Adds native tool/function-calling. Pass a list of Python functions; `verifiers` extracts JSON schemas from type hints and docstrings, wires them into the OpenAI-compatible tool-calling protocol, and dispatches calls during rollouts.

```python theme={null}
async def calculate(expression: str) -> str:
    """Evaluate a mathematical expression.

    Args:
        expression: A math expression to evaluate (e.g. "2 + 2 * 3")
    """
    return str(eval(expression))

env = vf.ToolEnv(
    dataset=dataset,
    tools=[calculate, search_tool],
    rubric=rubric,
    max_turns=10,
)
```

Tools in `ToolEnv` must be **stateless and idempotent**: each call is fully determined by its arguments. The environment terminates when the model responds without issuing any tool calls (or hits `max_turns`).

### `StatefulToolEnv`

When tools need per-rollout state (a sandbox handle, a database connection, a session token), `StatefulToolEnv` adds two hooks:

* **`setup_state(state)`**: called at rollout start to initialize a fresh state dict.
* **`update_tool_args(tool_name, args, messages, state)`**: intercepts each tool call to inject state into arguments before dispatch.
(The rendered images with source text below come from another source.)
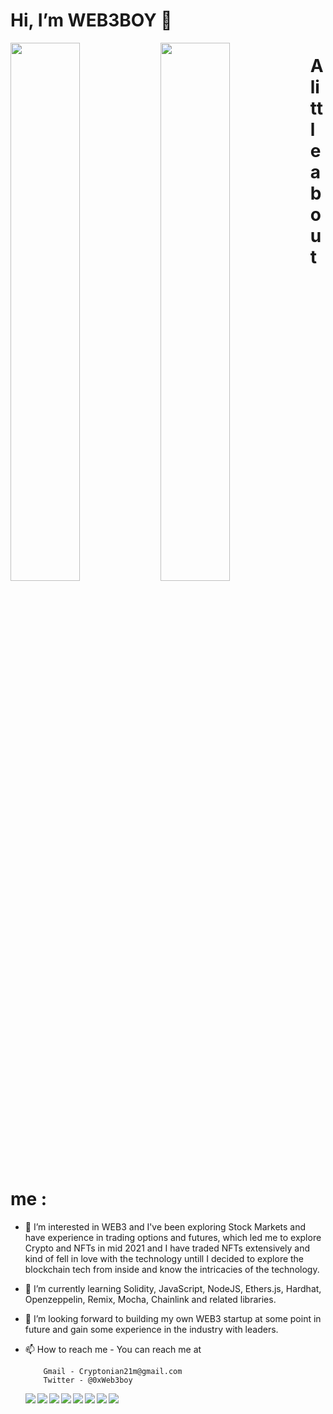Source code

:  # Hi, I’m WEB3BOY 👋
 
 <img align="left" width="47%" src="https://github-readme-stats.vercel.app/api?username=0xWeb3boy&show_icons=true&theme=radical" />
 
 <img align="left" width="47%" src="https://github-readme-stats.vercel.app/api/top-langs/?username=0xWeb3boy&layout=compact" />
 

 

# A little about me :

- 👀 I’m interested in WEB3 and I've been exploring Stock Markets and have experience in trading options and futures,
      which led me to explore Crypto and NFTs in mid 2021 and I have traded NFTs extensively and kind of fell in love with the technology
      untill I decided to explore the blockchain tech from inside and know the intricacies of the technology.
      
     
- 🌱 I’m currently learning Solidity, JavaScript, NodeJS, Ethers.js, Hardhat, Openzeppelin, Remix, Mocha, Chainlink and related libraries.

- 💞️ I’m looking forward to building my own WEB3 startup at some point in future and gain some experience in the industry with leaders.

- 📫 How to reach me - You can reach me at 

          Gmail - Cryptonian21m@gmail.com
          Twitter - @0xWeb3boy
          
           
   
   										
   
   
   
   
   
   
   <img align="left" src="https://img.shields.io/badge/node.js-6DA55F?style=for-the-badge&logo=node.js&logoColor=white" />
  
  <img align="left" src="https://img.shields.io/badge/Next-black?style=for-the-badge&logo=next.js&logoColor=white" />
  
  <img align="left" src="https://img.shields.io/badge/react-%2320232a.svg?style=for-the-badge&logo=react&logoColor=%2361DAFB" />
  
  <img align="left" src="https://img.shields.io/badge/remix-%23000.svg?style=for-the-badge&logo=remix&logoColor=white" />
  
  <img align="left" src="https://img.shields.io/badge/tailwindcss-%2338B2AC.svg?style=for-the-badge&logo=tailwind-css&logoColor=white" />
  
  <img align="left" src="https://img.shields.io/badge/javascript-%23323330.svg?style=for-the-badge&logo=javascript&logoColor=%23F7DF1E" />
  
  <img align="left" src="https://img.shields.io/badge/Solidity-%23363636.svg?style=for-the-badge&logo=solidity&logoColor=white" />
  
  <img align="left" src="https://img.shields.io/badge/typescript-%23007ACC.svg?style=for-the-badge&logo=typescript&logoColor=white" />
              

<!---
mahendrabhishekmishra/mahendrabhishekmishra is a ✨ special ✨ repository because its `README.md` (this file) appears on your GitHub profile.
You can click the Preview link to take a look at your changes.
--->
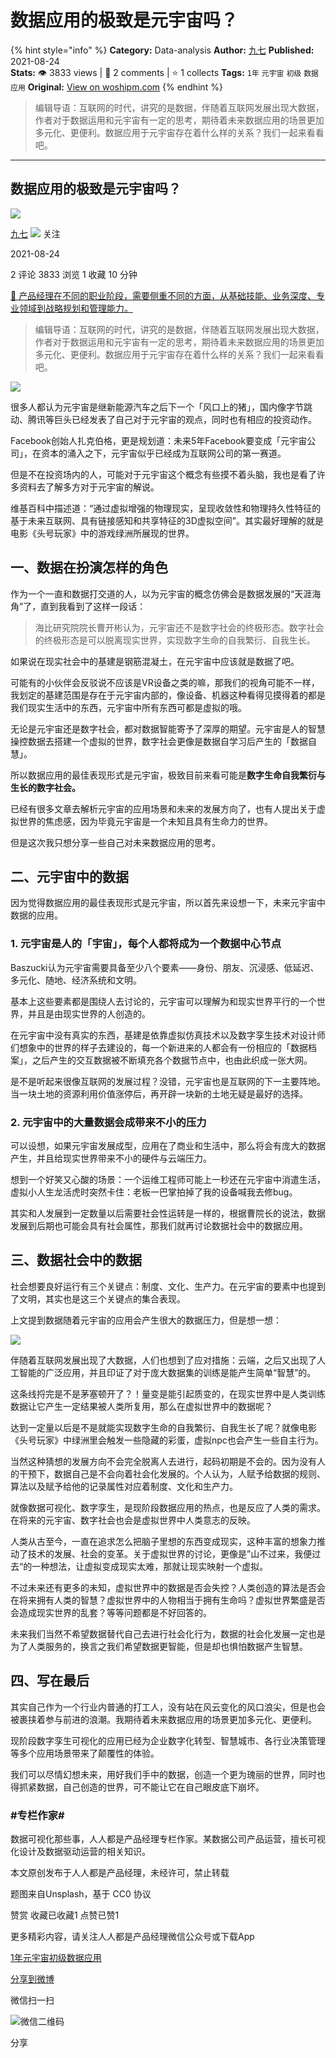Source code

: # 数据应用的极致是元宇宙吗？
{% hint style="info" %}
**Category:** Data-analysis
**Author:** [九七](https://www.woshipm.com/u/1149002)
**Published:** 2021-08-24  
**Stats:** 👁️ 3833 views | 💬 2 comments | ⭐ 1 collects
**Tags:** `1年` `元宇宙` `初级` `数据应用`
**Original:** [View on woshipm.com](https://www.woshipm.com/data-analysis/5099457.html)
{% endhint %}
> 编辑导语：互联网的时代，讲究的是数据，伴随着互联网发展出现大数据，作者对于数据运用和元宇宙有一定的思考，期待着未来数据应用的场景更加多元化、更便利。数据应用于元宇宙存在着什么样的关系？我们一起来看看吧。

---

## 数据应用的极致是元宇宙吗？

[![](https://image.woshipm.com/wp-files/2021/07/xGWVKprR02jObP50eCoi.jpg!/both/72x72)](https://www.woshipm.com/u/1149002)

[九七](https://www.woshipm.com/u/1149002) ![](https://static.woshipm.com/tag/1121_1@2x.png) 关注

2021-08-24

2 评论 3833 浏览 1 收藏 10 分钟

[🔗 产品经理在不同的职业阶段，需要侧重不同的方面，从基础技能、业务深度、专业领域到战略规划和管理能力。](https://ke.qidianla.com/courses/90pm)

> 编辑导语：互联网的时代，讲究的是数据，伴随着互联网发展出现大数据，作者对于数据运用和元宇宙有一定的思考，期待着未来数据应用的场景更加多元化、更便利。数据应用于元宇宙存在着什么样的关系？我们一起来看看吧。

![](https://image.yunyingpai.com/wp/2021/08/4Sb5mIagkqYoDo9Mvv3E.png)

很多人都认为元宇宙是继新能源汽车之后下一个「风口上的猪」，国内像字节跳动、腾讯等巨头已经发表了自己对于元宇宙的观点，同时也有相应的投资动作。

Facebook创始人扎克伯格，更是规划道：未来5年Facebook要变成「元宇宙公司」，在资本的涌入之下，元宇宙似乎已经成为互联网公司的第一赛道。

但是不在投资场内的人，可能对于元宇宙这个概念有些摸不着头脑，我也是看了许多资料去了解多方对于元宇宙的解说。

维基百科中描述道：“通过虚拟增强的物理现实，呈现收敛性和物理持久性特征的基于未来互联网、具有链接感知和共享特征的3D虚拟空间”。其实最好理解的就是电影《头号玩家》中的游戏绿洲所展现的世界。

## 一、数据在扮演怎样的角色

作为一个一直和数据打交道的人，以为元宇宙的概念仿佛会是数据发展的“天涯海角”了，直到我看到了这样一段话：

> 海比研究院院长曹开彬认为，元宇宙还不是数字社会的终极形态。数字社会的终极形态是可以脱离现实世界，实现数字生命的自我繁衍、自我生长。

如果说在现实社会中的基建是钢筋混凝土，在元宇宙中应该就是数据了吧。

可能有的小伙伴会反驳说不应该是VR设备之类的嘛，那我们的视角可能不一样，我划定的基建范围是存在于元宇宙内部的，像设备、机器这种看得见摸得着的都是我们现实生活中的东西，元宇宙中所有东西可都是虚拟的哦。

无论是元宇宙还是数字社会，都对数据智能寄予了深厚的期望。元宇宙是人的智慧操控数据去搭建一个虚拟的世界，数字社会更像是数据自学习后产生的「数据自慧」。

所以数据应用的最佳表现形式是元宇宙，极致目前来看可能是**数字生命自我繁衍与生长的数字社会。**

已经有很多文章去解析元宇宙的应用场景和未来的发展方向了，也有人提出关于虚拟世界的焦虑感，因为毕竟元宇宙是一个未知且具有生命力的世界。

但是这次我只想分享一些自己对未来数据应用的思考。

## 二、元宇宙中的数据

因为觉得数据应用的最佳表现形式是元宇宙，所以首先来设想一下，未来元宇宙中数据的应用。

### 1\. 元宇宙是人的「宇宙」，每个人都将成为一个数据中心节点

Baszucki认为元宇宙需要具备至少八个要素——身份、朋友、沉浸感、低延迟、多元化、随地、经济系统和文明。

基本上这些要素都是围绕人去讨论的，元宇宙可以理解为和现实世界平行的一个世界，并且是由现实世界的人创造的。

在元宇宙中没有真实的东西，基建是依靠虚拟仿真技术以及数字孪生技术对设计师们想象中的世界的样子去建设的，每一个新进来的人都会有一份相应的「数据档案」，之后产生的交互数据被不断填充各个数据节点中，也由此织成一张大网。

是不是听起来很像互联网的发展过程？没错，元宇宙也是互联网的下一主要阵地。当一块土地的资源利用价值涨停后，再开辟一块新的土地无疑是最好的选择。

### 2\. 元宇宙中的大量数据会成带来不小的压力

可以设想，如果元宇宙发展成型，应用在了商业和生活中，那么将会有庞大的数据产生，并且给现实世界带来不小的硬件与云端压力。

想到一个好笑又心酸的场景：一个运维工程师可能上一秒还在元宇宙中消遣生活，虚拟小人生龙活虎时突然卡住：老板一巴掌拍掉了我的设备喊我去修bug。

其实和人发展到一定数量以后需要社会性运转是一样的，根据曹院长的说法，数据发展到后期也可能会具有社会属性，那我们就再讨论数据社会中的数据应用。

## 三、数据社会中的数据

社会想要良好运行有三个关键点：制度、文化、生产力。在元宇宙的要素中也提到了文明，其实也是这三个关键点的集合表现。

上文提到数据随着元宇宙的应用会产生很大的数据压力，但是想一想：

![](https://image.woshipm.com/wp-files/2021/08/Vl7Kq5FSWh2ODg7kUiNs.png)

伴随着互联网发展出现了大数据，人们也想到了应对措施：云端，之后又出现了人工智能的广泛应用，并且印证了对于庞大数据集的训练是能产生简单“智慧”的。

这条线捋完是不是茅塞顿开了？！量变是能引起质变的，在现实世界中是人类训练数据让它产生一定结果被人类所复用，那么在虚拟世界中的数据呢？

达到一定量以后是不是就能实现数字生命的自我繁衍、自我生长了呢？就像电影《头号玩家》中绿洲里会触发一些隐藏的彩蛋，虚拟npc也会产生一些自主行为。

当然这种猜想的发展方向不会完全脱离人去进行，起码初期是不会的。因为没有人的干预下，数据自己是不会向着社会化发展的。个人认为，人赋予给数据的规则、算法以及赋予给他的记录属性对应着制度、文化和生产力。

就像数据可视化、数字孪生，是现阶段数据应用的热点，也是反应了人类的需求。在将来的元宇宙、数字社会也会是虚拟世界中人类意志的反映。

人类从古至今，一直在追求怎么把脑子里想的东西变成现实，这种丰富的想象力推动了技术的发展、社会的变革。关于虚拟世界的讨论，更像是”山不过来，我便过去“的一种想法，让虚拟变成现实太难，那就让现实映射一个虚拟。

不过未来还有更多的未知，虚拟世界中的数据是否会失控？人类创造的算法是否会在将来拥有人类的智慧？虚拟世界中的人物相当于拥有生命吗？虚拟世界繁盛是否会造成现实世界的乱套？等等问题都是不好回答的。

未来我们当然不希望数据替代自己去进行社会化行为，数据的社会化发展一定也是为了人类服务的，换言之我们希望数据更智能，但是却也惧怕数据产生智慧。

## 四、写在最后

其实自己作为一个行业内普通的打工人，没有站在风云变化的风口浪尖，但是也会被裹挟着参与前进的浪潮。我期待着未来数据应用的场景更加多元化、更便利。

现阶段数字孪生可视化的应用已经为企业数字化转型、智慧城市、各行业决策管理等多个应用场景带来了颠覆性的体验。

我们可以尽情幻想未来，用好我们手中的数据，创造一个更为瑰丽的世界，同时也得抓紧数据，自己创造的世界，可不能让它在自己眼皮底下崩坏。

### #专栏作家#

数据可视化那些事，人人都是产品经理专栏作家。某数据公司产品运营，擅长可视化设计及数据驱动运营的相关知识。

本文原创发布于人人都是产品经理，未经许可，禁止转载

题图来自Unsplash，基于 CC0 协议

赞赏 收藏已收藏1 点赞已赞1

更多精彩内容，请关注人人都是产品经理微信公众号或下载App

[1年](https://www.woshipm.com/tag/1%e5%b9%b4)[元宇宙](https://www.woshipm.com/tag/%e5%85%83%e5%ae%87%e5%ae%99)[初级](https://www.woshipm.com/tag/%e5%88%9d%e7%ba%a7)[数据应用](https://www.woshipm.com/tag/%e6%95%b0%e6%8d%ae%e5%ba%94%e7%94%a8)

[分享到微博](https://service.weibo.com/share/share.php?appkey=2775287854&title=数据应用的极致是元宇宙吗？&url=https://www.woshipm.com/data-analysis/5099457.html&pic=https://image.yunyingpai.com/wp/2021/08/4Sb5mIagkqYoDo9Mvv3E.png)

微信扫一扫

![微信二维码](https://api.pwmqr.com/qrcode/create/?url=https://www.woshipm.com/data-analysis/5099457.html)

分享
All mutable state lives in the state dict. Never store globals.

***

## Environment Structure

```
my_env/
├── my_env.py         # Implementation
├── pyproject.toml    # Dependencies + metadata
└── README.md         # Documentation
```

The entry point is `load_environment()`, which returns an `Environment` instance. This is what the training and evaluation infrastructure calls.

```python theme={null}
def load_environment(split: str = "train") -> vf.Environment:
    dataset = load_dataset("my-org/my-dataset", split=split)

    rubric = vf.Rubric(
        funcs=[correctness, format_score],
        weights=[0.8, 0.2],
    )

    return vf.ToolEnv(
        dataset=dataset,
        tools=[search_tool, execute_tool],
        rubric=rubric,
        max_turns=5,
    )
```

Expensive setup (loading datasets, building indices) goes in `load_environment()` or `__init__()`. Per-rollout setup goes in `setup_state()`.

***

## Rubrics

A `Rubric` is a set of scoring functions evaluated after each rollout. Functions can be sync or async, and receive keyword arguments like `prompt`, `completion`, `answer`, `state`, and `parser` depending on what they need.

Functions are weighted and combined into a scalar reward. You can also define non-reward metrics (token count, tool call frequency) that get logged without affecting gradients. For subjective criteria, `JudgeRubric` delegates scoring to an external LLM judge.